I’ve got a Problem with the replication from my main TrueNAS to my backup TrueNAS.
This worked fine until I upgraded to TrueNAS Scale Dragonfish and as well on Dragonfish for small delta-replications.
But now, I tried to replicate a dataset freshly.
I get this message after about 3h replication and the target (backup) TrueNAS is not responding anymore. (even via Web Interface)
It ransfered a couple of TB up until then but didn’t finish.
After a hard reboot of the target server, the system works fine again.
But during each replication try, it crashes again.
I already installed the target TrueNAS fresh and restored the config. But didn’t help.
Just as a side note:
I’ve reduced the throughput of the replication to around 256 MB/s (around 2 Gbit/s). This apparently helps as the replication is now running for 24 hours straight without crashing the target server.
May this be caused by some hardware issue? Memory for example - which cannot handle the throughput?!

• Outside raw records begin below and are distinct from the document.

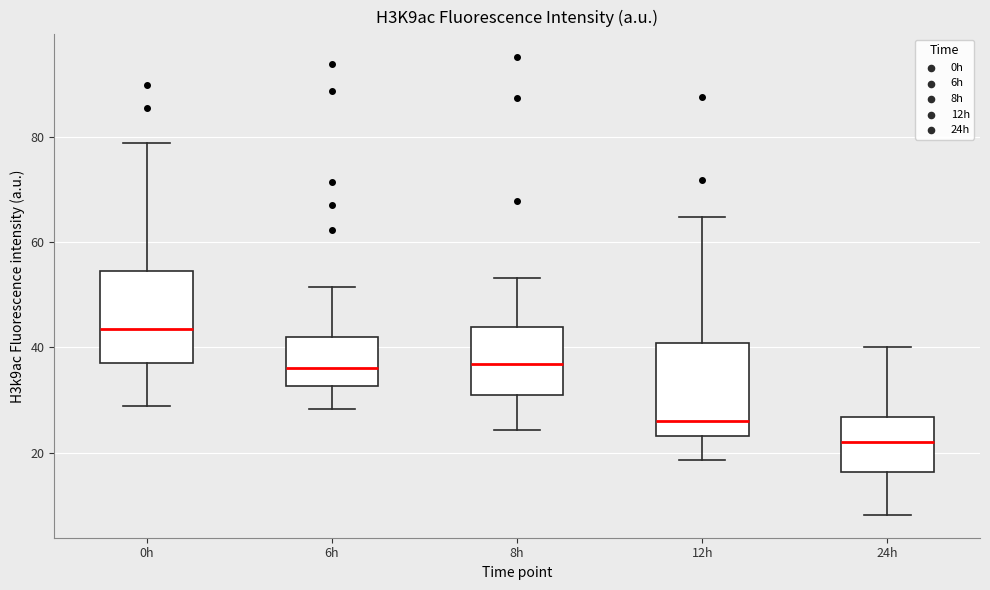

Reading left to right, read every box against the y-axis: the position of its median line, the range the box covers, and the ends of its whiskers. The values are not printed on the chart, so give them approximately, as read against the axis.

0h: median 44, box 38 to 54, whiskers 28 to 78
6h: median 36, box 32 to 42, whiskers 28 to 52
8h: median 36, box 30 to 44, whiskers 24 to 54
12h: median 26, box 24 to 40, whiskers 18 to 64
24h: median 22, box 16 to 26, whiskers 8 to 40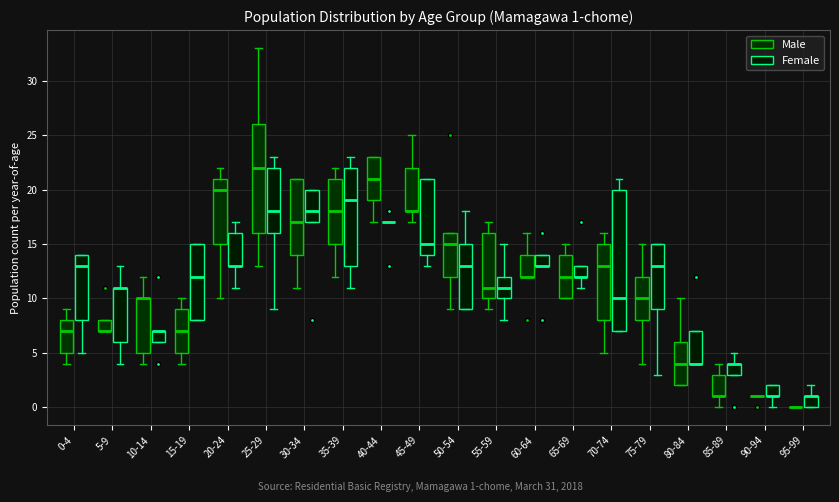

Comparing the boxes themselves (not the whiskers), which one is the tallest?

70-74 (Female)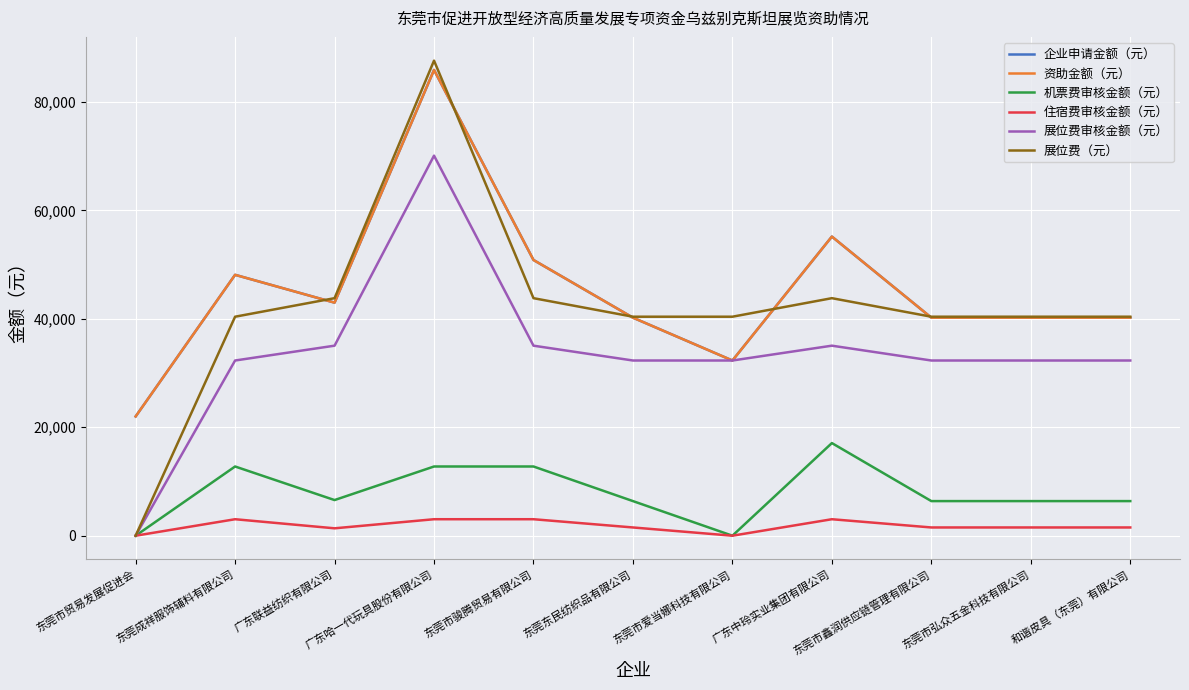

Between 东莞市鑫润供应链管理有限公司 and 东莞东民纺织品有限公司, which is larger?

东莞市鑫润供应链管理有限公司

Can you look at the logs on the destination server, particularly /var/log/messages , just before it crashes? I suspect the clues we need will be there.

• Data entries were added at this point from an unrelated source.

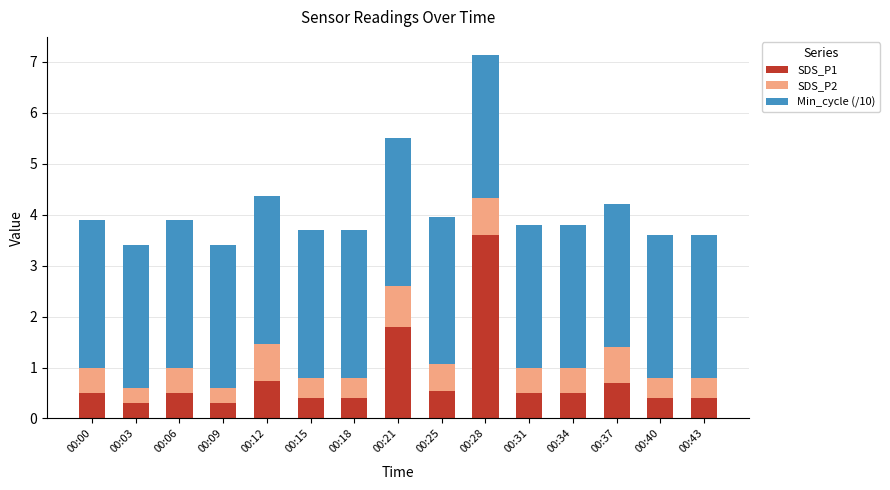

What is the total value across all series at 00:09?

3.4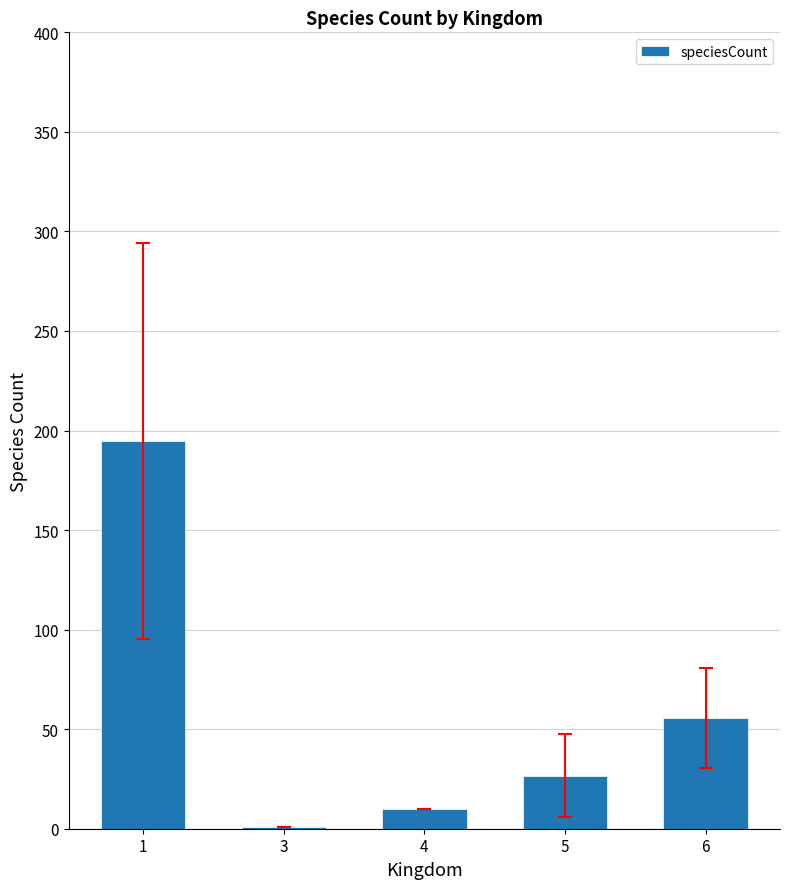

What is the maximum value shown in the chart?

194.6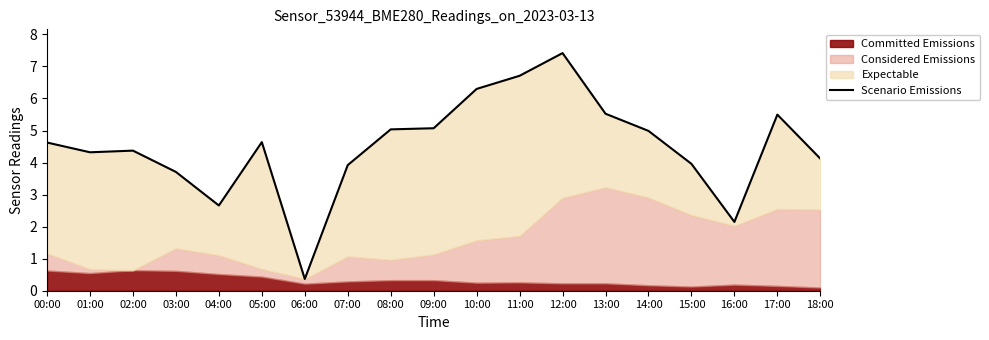

List the labels in order of value, smallest first.

06:00, 16:00, 04:00, 03:00, 07:00, 15:00, 18:00, 01:00, 02:00, 00:00, 05:00, 14:00, 08:00, 09:00, 17:00, 13:00, 10:00, 11:00, 12:00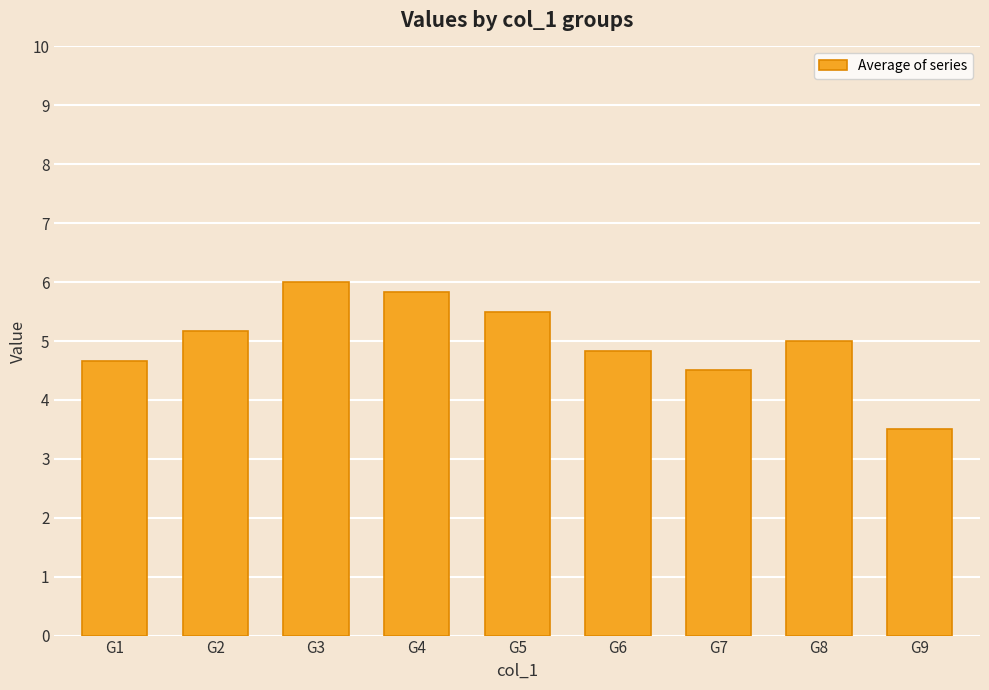

List the labels in order of value, smallest first.

G9, G7, G1, G6, G8, G2, G5, G4, G3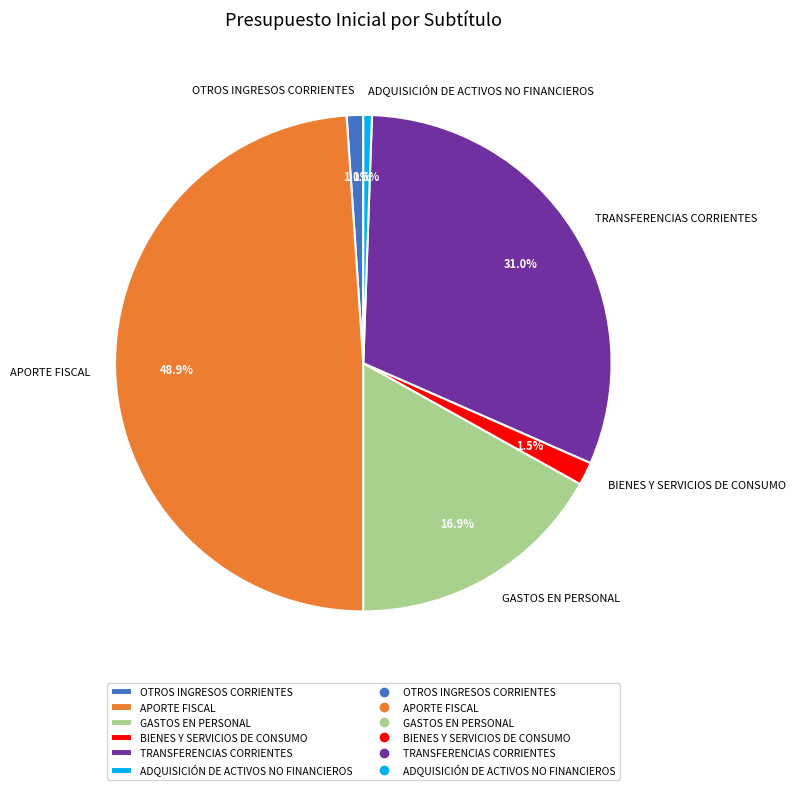

What percentage do OTROS INGRESOS CORRIENTES and TRANSFERENCIAS CORRIENTES together represent?

32.1%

Then I suggest disabling lru_gen at a minimum on both sides if running dragonfish.
The issue is most likely that lru_gen is conflicting with the arc during the replication causing a chronic swap situation which causes unresponsiveness.
I’ve set both - swap and lru_gen - to disabled and started the replication again.

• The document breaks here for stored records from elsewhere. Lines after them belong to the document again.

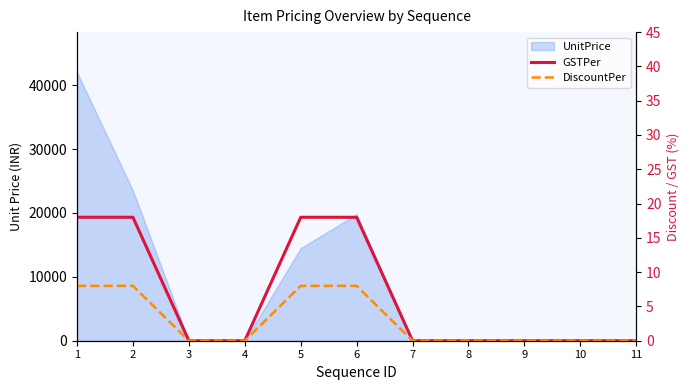

True or false: DiscountPer and GSTPer cross at least once.

False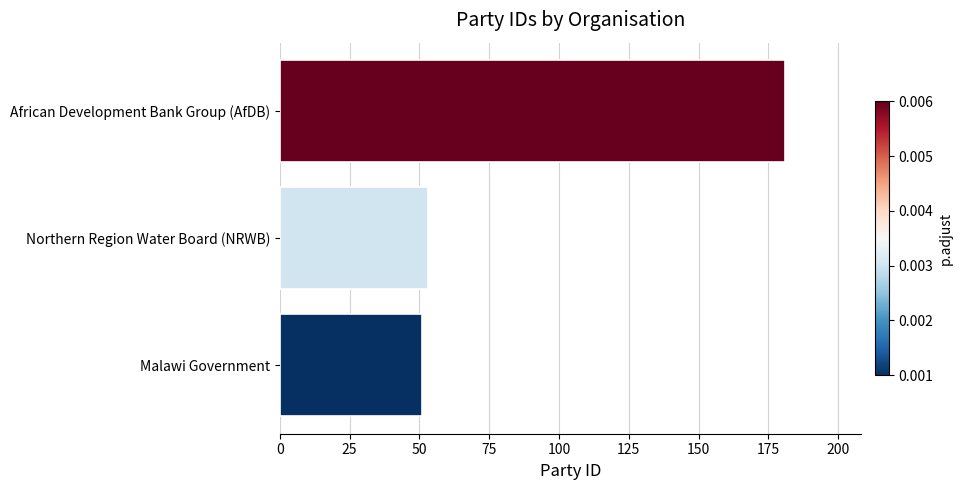

True or false: the data shows 319 at African Development Bank Group (AfDB).

False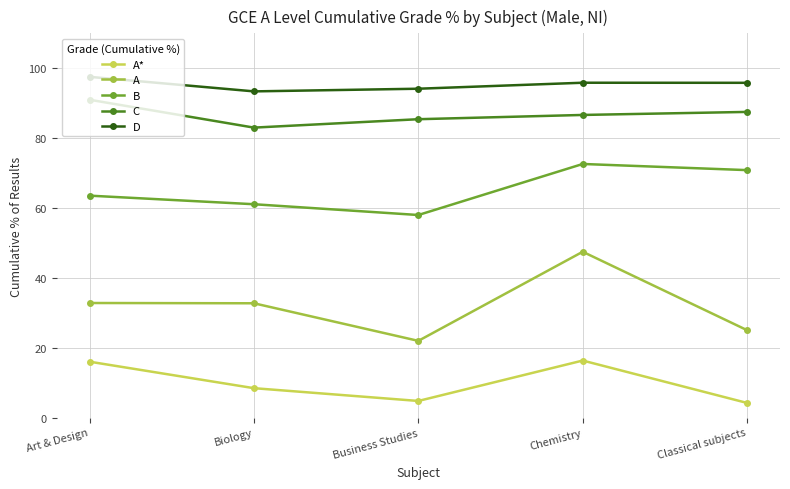

In A*, how many points are lower than both neighbors (excluding endpoints)?

1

In case it crashes once more - I’ll have a look into the “message” logs and see what’s mentioned in there.
so - as mentioned, I tried the replication again with those settings changed (disabled).
It seems that solved it - the replication went through without any interruption.
May I ask - as i couln’t get useful info in my own search - what does the disabling of “lru_gen” do? Do I need to change it back in the next release or so?!